DON’T JUDGE ME! I saw 44 Charles Street probably about a year ago and the description really interested me — I love novels with intertwining stories that centre around one place or connecting theme — so I ended up asking my mother to get it for me for Christmas. Eleven months later, I’m finally getting to read it. And I was quite disappointed.
Though the book is, in theory, a good one to write, with plenty of opportunities to tell a poignant story about family and home, Steel fumbled it. Nay, she butchered it. It was filled with cliches and very simply written — although I suppose that those are two characteristics of most mainstream romance fiction. But what I found most irritating was the flagrant disregard for the “show-don’t-tell” rule. Steel didn’t trust her readers enough to let them draw conclusions based on her characters’ dialogue and interactions with each other — she had to beat them over their heads with characterization and metaphorical comparisons. With Chris’s ex-wife and — spoilers — the death of a key character, Steel drew a connection because of their similar patterns of addiction. Instead of leaving it there, she really explicitly spelled it out — it was a little too cause-and-effect for my taste.

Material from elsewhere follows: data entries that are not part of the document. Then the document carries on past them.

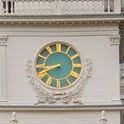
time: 8:40
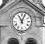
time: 11:03
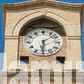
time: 6:08
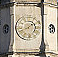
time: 1:41
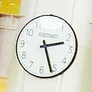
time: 2:26
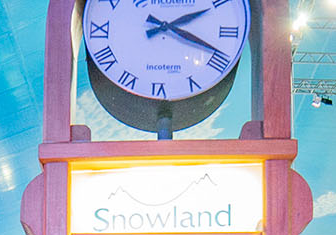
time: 2:19
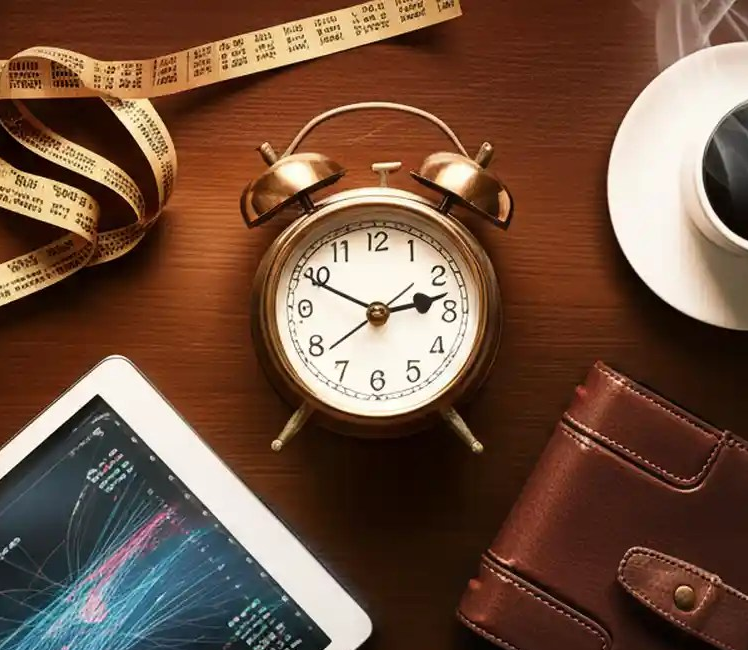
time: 2:49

The same thing happened with characterization, which was just brutal. Suggesting that a character possessed a certain trait wasn’t enough — it had to be brought up every single time they entered a scene. I felt like I was reading the same thing over and over and over again. Take the characterization of Thalia, Francesca’s mom, for example. On page 10, in the midst of introducing Thalia, Francesca muses:
“Francesca’s mother wasn’t a practical woman. She had relied on men all her life, and used the alimony and settlements they gave her to support her jet-set lifestyle. She had never made a penny on her own, only by getting married or divorced, which seemed like prostitution to Francesca.” (Steel 10)
On page 51: “Men had always flocked to [Thalia] like bees to honey, and still did, but no one had taken her seriously in a long time. She was a little too fey, just a touch too eccentric, and she looked expensive and spoiled. And referring to her mother as ‘colourful’ had been Francesca’s way of saying that she was a little nuts.”

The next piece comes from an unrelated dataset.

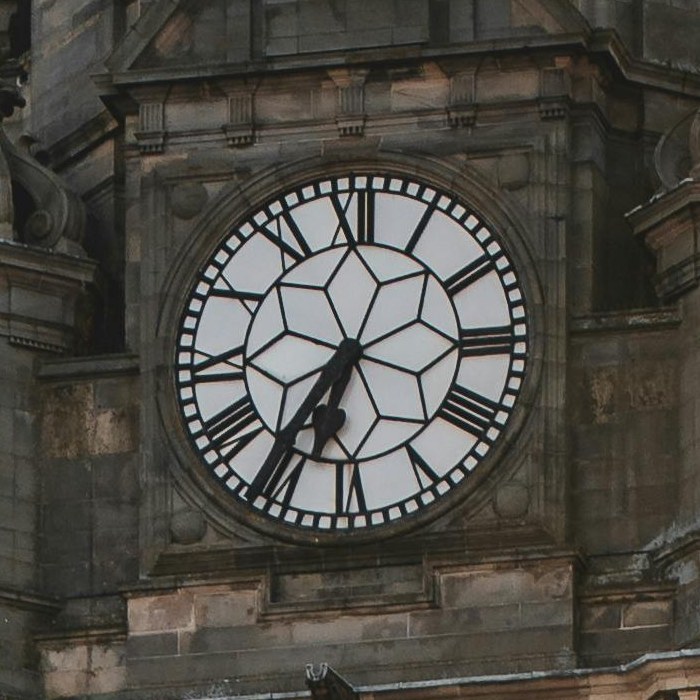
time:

On page 98: “But more than anything, Thalia seemed foolish to her, and most of what they’d talked about was her desperation about finding a man and getting married again. She had confessed shamelessly that without a husband, she didn’t even feel like a woman. Her entire identity was wrapped up in who she was married to. And without that she felt like no one at all[…]And in Francesca’s opinion, her mother’s obvious obsession with finding another husband had been scaring men away from years.“
You get the point. It’s basically the same characterization ad nauseum, and that applies to everyone else in the book. Plus, Steel also has a similar habit of rehashing the character’s specific storyline every time they come up in conversation. Every time Eileen is so much as mentioned in passing, Francesca’s off on a tangent for the next ten paragraphs, soliloquizing about how Eileen is so foolhardy with her online dating. It felt like going around in circles.
A relevant question: aren’t editors supposed to notice problems like these and change them before the book goes to print?
Next book: Not a clue. But you’ll be the first ones to know.